I am not sure where she purchased it, but Mom proudly bought an artificial tree in 1967.  I remember that an artificial tree was almost a luxury item in those days.  The one she chose was an eight-foot tall Scotch pine that cost quite a lot of money.  The big green Scotch pine may not have been the Cadillac of Christmas trees, but it was at least a good, solid Buick.  Its biggest benefit was that she could set it up all by herself: there were just two pole sections and a bunch of individual branches with wire ends that fit into holes.  I recall Mom’s friends ooh-ing and aah-ing over that tree the first few years.


The tree was made by Consolidated Novelty Co., of Paterson, NJ, and Amsterdam NY.  The company was a longtime maker of novelty decorations and apparently quite a player during the 1960s aluminum Christmas tree fad.  Those of you over 50 undoubtedly remember them.  We had neighbors who had one, and I loved watching the thing change colors as the disc with the four colored plastic lenses slowly revolved in front of the floodlight.  But since we were traditional people, there would be no aluminum tree in our house.


The company seems to have been active at least into the mid-1970s (at that time it was actively litigating patent issues), but apparently it went out of business.  I guess you just can’t sell a lot of fake Christmas trees in the USA anymore.

By the late 1980s, Mom had grown tired of hauling the bazillion branches out of the 5′ x 3′ x 3′ box in the garage, and she bought a smaller tree.  By then I had my own house, and happily accepted her offer of a free Christmas tree.  With the sole exception of 1992 (when Mrs. JPC and I got some new furniture in our old, small house and the thing simply wouldn’t fit), the old tree has graced our living room every other year since.


As luck would have it, Mom got tired of many of the old ornaments when she got tired of the old tree, so they too have stayed in service.  You know that ornaments are old when they read “Made in USA” –and in New York and New Jersey, even.  Many of them date back to the late 1950s when my parents were first married.
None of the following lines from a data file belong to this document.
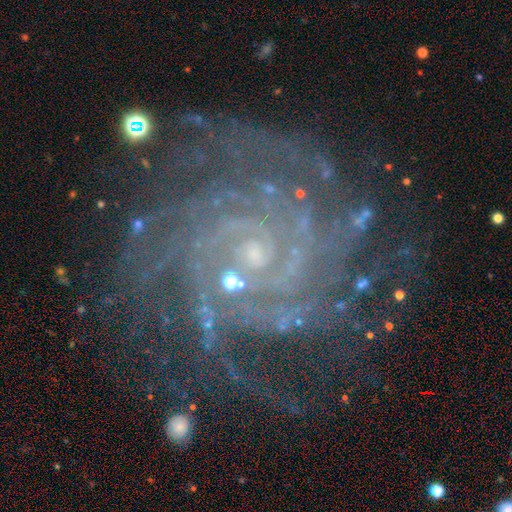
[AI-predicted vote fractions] smooth-or-featured: featured or disk: 90% | star or artifact: 7% | smooth: 3%
  disk-edge-on: no: 98% | yes: 2%
    bar: no: 59% | weak: 30% | strong: 11%
    has-spiral-arms: yes: 98% | no: 2%
      spiral-winding: tight: 74% | medium: 22% | loose: 3%
      spiral-arm-count: 4: 23% | more than 4: 19% | can't tell: 18% | 3: 16% | 2: 13% | 1: 10%
    bulge-size: small: 80% | moderate: 10% | none: 8% | large: 1% | dominant: 1%
  merging: none: 76% | minor disturbance: 15% | major disturbance: 8% | merger: 2%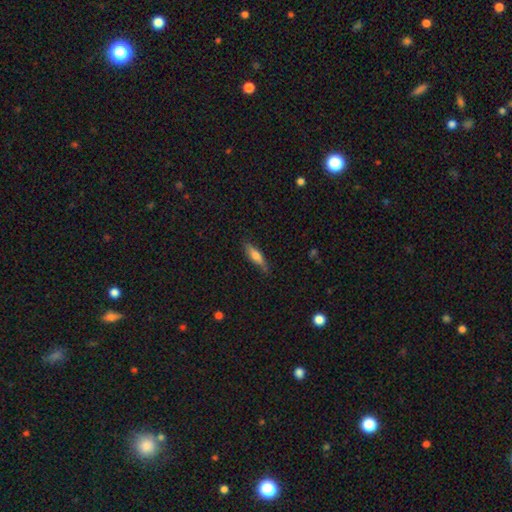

By the mid-’60s, we even got some fancy European imports.  An obscure little stamp on one of the boxes indicates that the “finest craftsmen of Europe” actually resided in Czechoslovakia.  Who knew?  There is very little  post-1970s content on this tree.


Except for a few years when the kids were small and we kept the old breakable decorations boxed up, we have continued putting these oldies on the tree every year.   A few of them bear the scars of too many years in close proximity to one of the 50 hot C7 light bulbs that used to grace the tree.  (This is my one concession to modernity – there is just no reason to tolerate the massive amount of heat generated by those old-style light bulbs, which likely will disappear soon anyhow.)  The current set was chosen by Mrs. JPC in the early 1990s.


Actually, there is one other big change from the early days: No more individual strands of tinsel.  In the first place, tinsel just hasn’t been worth a damn since they stopped making it out of lead.  The plastic stuff has no weight to it and doesn’t hang decently.  What’s more, there’s no less pleasant task than removing temporary strands of plastic tinsel from eleventy-six permanent tree branches.

As you can see, the decorated tree has a decidedly retro look.  Actually, that was not intentional, but is something that just sort of happened over the years.  Every family’s Christmas tree has a unique look: Some are themed, some are covered with decorations made by the kids and others evolve from year to year.  We like the old-style, shiny-glass look.


My three children have remained very much engaged in the annual tree decorating.  Over the last year or so I have suggested some changes, ranging from using different lights to possibly replacing the old tree altogether; you’d think that I had suggested murdering their mother.  No sir, we will not be replacing the old tree, nor its lights or decorations any time soon.  So even though I know you can buy a much more lifelike artificial tree today, and that real trees have made quite a comeback in status over the last 20 or 30 years,  I guess we’ll just keep doing what we’re doing.  However, there will come the day when all my extra labor will have gone off to new homes, and then it may be time to pass this old tree (and its giganto-box) on to another generation, providing there is any interest. In all honesty, however, I think there might be a fight.